Textiles as Cultural Expressions: Proceedings of the 11th Biennial Symposium of the Textile Society of America, September 24–27, 2008, Honolulu, Hawaii

Comments

Copyright 2008 by the author.

Abstract

I am a weaver, a dyer, an artist, and an educator. I speak to you today from the perspective of a maker because it is from the process of making that I have researched and learned what I know about taiten shibori.


My own work has been defined for the last number of years by an original process that I call woven shibori. The genesis of that process was the introduction to stitched or nui shibori. As I made hand stitches into a piece of cloth in preparation for making a resist for dyeing, I realized that a weaver has the ability to place those stitches into the cloth during the construction. Weaving is a more efficient process than hand stitching and one that utilizes the woven structure to develop a somewhat controlled vocabulary of patterned resist in the cloth. When constructing a woven shibori, a supplemental warp or weft thread is woven on a ground cloth. That supplemental thread usually follows a structured pattern and is then used to gather the cloth, either in a warp of weft direction to form a resist for dying, shaping, burning, or other process.

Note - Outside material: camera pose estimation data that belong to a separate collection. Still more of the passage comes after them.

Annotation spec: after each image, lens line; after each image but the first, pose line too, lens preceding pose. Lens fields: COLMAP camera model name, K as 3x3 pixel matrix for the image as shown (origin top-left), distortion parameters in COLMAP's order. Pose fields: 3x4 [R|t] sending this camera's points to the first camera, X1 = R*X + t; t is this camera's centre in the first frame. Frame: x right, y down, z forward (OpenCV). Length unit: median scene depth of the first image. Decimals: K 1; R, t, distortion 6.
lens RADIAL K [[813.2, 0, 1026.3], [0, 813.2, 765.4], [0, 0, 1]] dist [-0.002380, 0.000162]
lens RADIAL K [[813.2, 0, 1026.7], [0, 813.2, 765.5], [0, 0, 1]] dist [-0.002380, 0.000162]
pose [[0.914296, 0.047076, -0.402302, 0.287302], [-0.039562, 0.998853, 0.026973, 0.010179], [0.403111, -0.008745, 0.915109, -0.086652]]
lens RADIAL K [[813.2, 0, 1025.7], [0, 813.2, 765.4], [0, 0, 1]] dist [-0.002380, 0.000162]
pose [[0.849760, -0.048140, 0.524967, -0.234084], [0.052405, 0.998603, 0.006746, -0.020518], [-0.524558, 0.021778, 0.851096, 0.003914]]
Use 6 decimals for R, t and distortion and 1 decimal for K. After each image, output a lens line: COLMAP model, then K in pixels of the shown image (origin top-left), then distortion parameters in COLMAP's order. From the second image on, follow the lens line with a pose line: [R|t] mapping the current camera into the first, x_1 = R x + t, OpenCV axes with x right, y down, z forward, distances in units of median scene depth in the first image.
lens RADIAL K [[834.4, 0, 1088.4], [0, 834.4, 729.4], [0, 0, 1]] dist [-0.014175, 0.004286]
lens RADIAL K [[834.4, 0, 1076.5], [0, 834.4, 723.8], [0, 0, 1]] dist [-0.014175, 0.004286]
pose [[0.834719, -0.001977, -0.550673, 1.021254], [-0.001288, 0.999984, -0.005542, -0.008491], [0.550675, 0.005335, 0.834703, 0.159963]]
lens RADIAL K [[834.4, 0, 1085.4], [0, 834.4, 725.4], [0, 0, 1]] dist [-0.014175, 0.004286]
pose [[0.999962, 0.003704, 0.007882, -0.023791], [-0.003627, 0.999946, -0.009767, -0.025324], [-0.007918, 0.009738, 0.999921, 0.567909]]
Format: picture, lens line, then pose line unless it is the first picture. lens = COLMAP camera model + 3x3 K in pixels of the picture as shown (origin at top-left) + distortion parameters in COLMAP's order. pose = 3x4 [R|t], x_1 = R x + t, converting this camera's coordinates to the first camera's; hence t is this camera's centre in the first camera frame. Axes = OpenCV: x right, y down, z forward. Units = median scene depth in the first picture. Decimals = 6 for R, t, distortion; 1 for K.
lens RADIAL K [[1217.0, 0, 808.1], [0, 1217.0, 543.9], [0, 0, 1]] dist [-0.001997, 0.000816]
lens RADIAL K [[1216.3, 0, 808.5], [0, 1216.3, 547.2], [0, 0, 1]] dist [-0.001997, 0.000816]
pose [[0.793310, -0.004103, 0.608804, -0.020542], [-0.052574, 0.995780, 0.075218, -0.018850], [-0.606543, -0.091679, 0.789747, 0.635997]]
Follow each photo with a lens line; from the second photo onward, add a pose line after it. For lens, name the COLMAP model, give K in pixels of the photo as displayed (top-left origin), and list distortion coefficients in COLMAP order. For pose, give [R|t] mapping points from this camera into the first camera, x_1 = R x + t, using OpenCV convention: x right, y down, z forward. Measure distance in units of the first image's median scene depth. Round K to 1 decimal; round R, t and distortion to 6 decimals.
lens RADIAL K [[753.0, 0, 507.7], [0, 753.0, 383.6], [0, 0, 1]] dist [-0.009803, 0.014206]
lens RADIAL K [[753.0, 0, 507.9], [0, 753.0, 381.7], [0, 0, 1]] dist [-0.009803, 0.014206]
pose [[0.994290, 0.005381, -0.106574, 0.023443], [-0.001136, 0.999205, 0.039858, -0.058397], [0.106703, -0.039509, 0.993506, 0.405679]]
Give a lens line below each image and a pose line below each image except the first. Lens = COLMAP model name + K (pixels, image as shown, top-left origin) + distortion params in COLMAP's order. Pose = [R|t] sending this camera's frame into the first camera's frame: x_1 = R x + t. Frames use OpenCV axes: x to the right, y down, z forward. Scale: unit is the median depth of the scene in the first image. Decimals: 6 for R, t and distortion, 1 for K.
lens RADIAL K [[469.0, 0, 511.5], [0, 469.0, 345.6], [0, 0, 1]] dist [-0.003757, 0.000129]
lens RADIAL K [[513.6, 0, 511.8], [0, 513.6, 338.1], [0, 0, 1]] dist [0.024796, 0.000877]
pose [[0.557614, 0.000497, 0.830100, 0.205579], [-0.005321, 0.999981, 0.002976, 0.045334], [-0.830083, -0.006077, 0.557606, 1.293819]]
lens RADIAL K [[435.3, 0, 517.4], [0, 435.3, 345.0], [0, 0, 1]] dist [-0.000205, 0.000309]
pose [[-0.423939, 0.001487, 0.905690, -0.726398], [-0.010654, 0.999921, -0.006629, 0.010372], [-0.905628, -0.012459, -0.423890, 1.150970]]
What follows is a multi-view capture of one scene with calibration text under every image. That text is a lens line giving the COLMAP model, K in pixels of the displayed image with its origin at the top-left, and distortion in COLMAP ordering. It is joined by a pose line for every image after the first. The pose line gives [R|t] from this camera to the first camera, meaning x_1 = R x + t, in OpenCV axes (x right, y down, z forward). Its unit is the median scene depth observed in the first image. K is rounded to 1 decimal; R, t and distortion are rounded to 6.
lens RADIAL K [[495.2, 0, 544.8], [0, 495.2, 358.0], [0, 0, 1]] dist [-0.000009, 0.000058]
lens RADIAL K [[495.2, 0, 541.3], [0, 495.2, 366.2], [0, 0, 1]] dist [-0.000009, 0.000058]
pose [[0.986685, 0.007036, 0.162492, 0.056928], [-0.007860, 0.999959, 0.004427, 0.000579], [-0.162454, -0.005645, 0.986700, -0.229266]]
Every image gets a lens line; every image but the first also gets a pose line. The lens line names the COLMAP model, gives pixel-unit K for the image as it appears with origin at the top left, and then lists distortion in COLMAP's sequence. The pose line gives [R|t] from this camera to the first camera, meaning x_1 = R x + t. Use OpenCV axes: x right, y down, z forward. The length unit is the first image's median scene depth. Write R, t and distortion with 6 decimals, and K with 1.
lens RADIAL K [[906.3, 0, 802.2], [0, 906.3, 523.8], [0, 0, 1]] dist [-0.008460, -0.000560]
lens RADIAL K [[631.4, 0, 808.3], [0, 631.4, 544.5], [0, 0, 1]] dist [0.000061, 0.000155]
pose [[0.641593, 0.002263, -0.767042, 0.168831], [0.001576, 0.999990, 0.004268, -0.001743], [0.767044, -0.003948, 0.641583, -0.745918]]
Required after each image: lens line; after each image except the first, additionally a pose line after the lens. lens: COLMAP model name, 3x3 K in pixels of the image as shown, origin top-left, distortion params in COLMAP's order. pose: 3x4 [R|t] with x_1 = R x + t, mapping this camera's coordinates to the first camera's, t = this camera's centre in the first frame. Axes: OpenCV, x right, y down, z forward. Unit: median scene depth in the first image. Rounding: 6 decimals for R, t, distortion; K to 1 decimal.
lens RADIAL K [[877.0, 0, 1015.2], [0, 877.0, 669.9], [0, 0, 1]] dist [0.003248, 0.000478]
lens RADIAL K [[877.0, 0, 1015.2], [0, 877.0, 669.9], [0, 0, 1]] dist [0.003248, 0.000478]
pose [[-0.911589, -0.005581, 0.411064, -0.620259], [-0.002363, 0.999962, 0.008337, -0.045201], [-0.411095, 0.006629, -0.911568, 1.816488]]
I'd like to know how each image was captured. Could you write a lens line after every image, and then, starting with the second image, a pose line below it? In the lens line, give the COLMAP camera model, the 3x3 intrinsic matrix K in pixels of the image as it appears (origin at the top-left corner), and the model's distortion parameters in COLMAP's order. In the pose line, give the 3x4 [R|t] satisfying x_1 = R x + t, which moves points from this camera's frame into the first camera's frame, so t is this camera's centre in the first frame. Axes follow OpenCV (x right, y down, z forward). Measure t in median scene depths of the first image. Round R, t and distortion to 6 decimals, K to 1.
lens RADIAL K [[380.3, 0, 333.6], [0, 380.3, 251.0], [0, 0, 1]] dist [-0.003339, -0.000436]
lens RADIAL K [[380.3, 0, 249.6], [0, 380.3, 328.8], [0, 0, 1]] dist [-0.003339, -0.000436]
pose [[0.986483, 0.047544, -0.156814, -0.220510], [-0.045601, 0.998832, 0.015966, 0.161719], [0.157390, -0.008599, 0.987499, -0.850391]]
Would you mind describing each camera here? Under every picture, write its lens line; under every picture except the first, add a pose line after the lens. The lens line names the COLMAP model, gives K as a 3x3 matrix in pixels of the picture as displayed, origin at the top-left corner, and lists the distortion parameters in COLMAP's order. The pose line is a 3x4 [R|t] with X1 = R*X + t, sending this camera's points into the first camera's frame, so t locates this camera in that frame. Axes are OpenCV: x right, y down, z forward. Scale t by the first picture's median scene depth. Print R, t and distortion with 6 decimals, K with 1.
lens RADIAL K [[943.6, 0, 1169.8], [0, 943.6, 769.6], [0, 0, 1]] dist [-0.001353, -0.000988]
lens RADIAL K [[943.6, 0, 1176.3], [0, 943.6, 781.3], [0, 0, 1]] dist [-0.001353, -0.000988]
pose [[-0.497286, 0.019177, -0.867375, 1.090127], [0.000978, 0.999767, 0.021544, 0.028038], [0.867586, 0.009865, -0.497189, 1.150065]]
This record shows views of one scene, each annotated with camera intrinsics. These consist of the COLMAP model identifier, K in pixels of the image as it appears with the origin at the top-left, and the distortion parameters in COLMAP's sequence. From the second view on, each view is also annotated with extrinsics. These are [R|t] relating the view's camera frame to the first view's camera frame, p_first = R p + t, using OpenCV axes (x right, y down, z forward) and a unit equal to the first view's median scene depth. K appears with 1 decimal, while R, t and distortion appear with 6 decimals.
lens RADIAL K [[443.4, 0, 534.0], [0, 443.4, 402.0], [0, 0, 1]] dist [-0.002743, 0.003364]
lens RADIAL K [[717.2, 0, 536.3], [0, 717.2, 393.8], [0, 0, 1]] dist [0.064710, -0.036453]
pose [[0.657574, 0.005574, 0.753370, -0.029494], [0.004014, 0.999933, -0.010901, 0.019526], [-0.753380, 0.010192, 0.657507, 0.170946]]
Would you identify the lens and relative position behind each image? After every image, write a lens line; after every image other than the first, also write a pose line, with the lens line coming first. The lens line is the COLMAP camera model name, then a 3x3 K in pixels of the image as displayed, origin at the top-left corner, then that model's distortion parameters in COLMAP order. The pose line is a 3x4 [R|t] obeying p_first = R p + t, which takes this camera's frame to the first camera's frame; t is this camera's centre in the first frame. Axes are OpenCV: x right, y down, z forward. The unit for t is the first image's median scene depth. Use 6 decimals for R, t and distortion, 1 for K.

This exploration has challenged all that I know about weaving: it has led me to explore and refine my knowledge of woven structure, dyeing, materials, and process focusing always on that relationship to the woven shibori process. I have developed an extensive vocabulary of woven pattern resist and alternative applications of the process and I have combined materials in ways that would only be possible for a hand weaver.